С некоторых пор он взял в привычку при всяком удобном случае обращаться к ней «Дорогая, не хочешь ли…» (это с его-то манерами!) и, честно говоря, достал ее. На ее стройной фигуре уже образовался живот (уговорил-таки оставить!), а вместе с ним склонность к беспричинному раздражению. Из-за его дурацкой службы она часто и подолгу теперь оставалась одна, а когда он возвращался, усталый и внимательный, она цеплялась к пустякам, кричала, что он ее не любит, закатывала истерики, становилась некрасивой, знала это, но ничего не могла с собой поделать. Он был невозмутим, только чернели скулы и пропадали губы, и капризы ее сносил безропотно. Потом она тихо плакала и просила прощения. Он брал ее на руки, утешал, говорил, что это он виноват, был заботлив до тошноты и, как прежде, надежен. В остальном же они жили тихо и готовились к рождению девочки. Каждый по-своему. Она смирилась и в ответ на его нескончаемые предложения руки и сердца даже обещала подумать. Но только после того, как родит.
За двадцать минут до начала они вошли в театр и окунулись в атмосферу хорошо отрепетированного обмана. Их окутала мягкая желтизна лукаво подобранных светильников (оттого и нет в театре некрасивых зрителей!), наполнил среднеарифметический аромат подвального реквизита, паркетной мастики и лепнины главного зала, накрыл полумрак великих теней, обитающих под сводами, заинтриговали по-египетски загадочные лица служителей — одним словом, захватила обстановка культурного водопоя, на который собрались все звери городских джунглей. Она была в длинном черном платье, не скрывающем ее положения, с накидкой на голых плечах, с исходящим от нее ореолом будущей мадонны. Рядом с ней, трогательной, почти святой (что может быть возвышеннее красивой беременной женщины? только еще более красивая беременная женщина!) он выглядел, как безликий телохранитель из очень частного охранного предприятия. На нее обращали обильное внимание, и ей это нравилось до такой степени, что она вдруг пожалела о своем выборе.
Заняли места в ложе, почти как в кино. Она впереди, он позади нее, спрятав лицо в тени. Она гордо и с удовольствием водила головой по сторонам, зная, что ее разглядывают.
Потух свет, грянули увертюру. Он смотрел на сцену и честно пытался понять, что к чему. Прежде он только раз имел случай приобщиться к публичному искусству, и оно ему не понравилось. Как он туда попал — дело темное и неинтересное, но визит оставил в нем прочное впечатление чужого праздника. Помнится, дирижер там беспорядочно размахивал руками, будто отгонял чертей, налетевших на корявые звуки, как мухи на вторую свежесть.
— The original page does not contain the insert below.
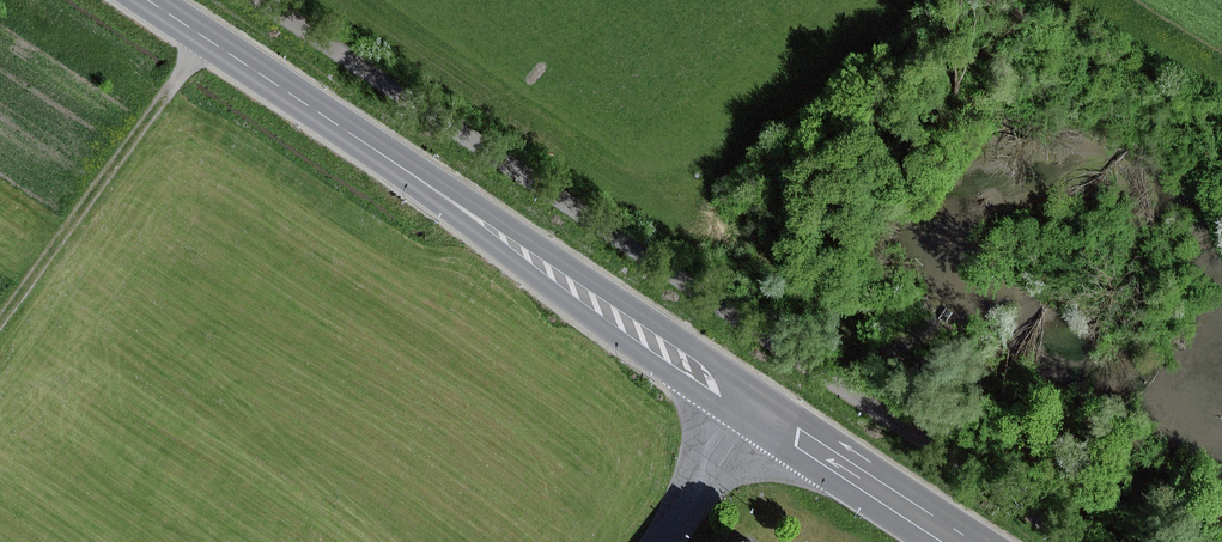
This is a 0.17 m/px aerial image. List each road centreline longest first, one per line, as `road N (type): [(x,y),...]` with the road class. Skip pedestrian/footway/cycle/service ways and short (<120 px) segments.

Музыканты раскачивались, дергались, выдували и выпиливали каждый свое, и звуки, смешиваясь в большой гудящий шар, как пьяные шарахались об стены, потешаясь над неисправимо трезвыми лицами слушателей. Возможно ему не повезло, и он столкнулся с современной музыкой. Но в этот раз все было по-другому, он был с ней, и всякая музыка была ему хороша. Настолько, что когда зажгли свет к антракту, он улыбнулся ей и сказал:
«Хорошая опера!»
«Правда? — обрадовалась она, беря его под руку. — Тебе действительно понравилось?»
«Да» — подтвердил он, и они пошли прогуливаться просто потому, что им стало хорошо. Обвив и тесно прижавшись к его руке, она несла себя на виду у всех, и как всякая женщина в ее положении с подчеркнутой гордостью указывала своим округлившимся животом на плод ее терпеливых усилий — любящего отца своего будущего ребенка.
И тут случилась неприятность: ее вдруг окликнули, она застыла, а затем резко обернулась. В двух шагах от себя она увидела того, другого. Другой смотрел на нее и улыбался, как сытый кот. Радость на ее лице сменилась красными пятнами. Она испуганно взглянула на своего спутника, затем оставила его руку и качнулась навстречу тому, другому. Потом опомнилась, попятилась, нащупала руку спутника и осталась так стоять, не сводя взгляд с нежданного прошлого.
«Давно не виделись, хорошо выглядишь!» — сказал другой, не обращая внимания на ее спутника. Сказал вроде бы доброжелательно, но была в его тоне едкая двусмысленность.
Он почувствовал, как ее пальцы вцепились в его руку, и успокоительно накрыл их своей ладонью. Так они стояли, молча глядя друг на друга, пока другой не сказал:
«Ну что же, рад за тебя!» — и они разошлись.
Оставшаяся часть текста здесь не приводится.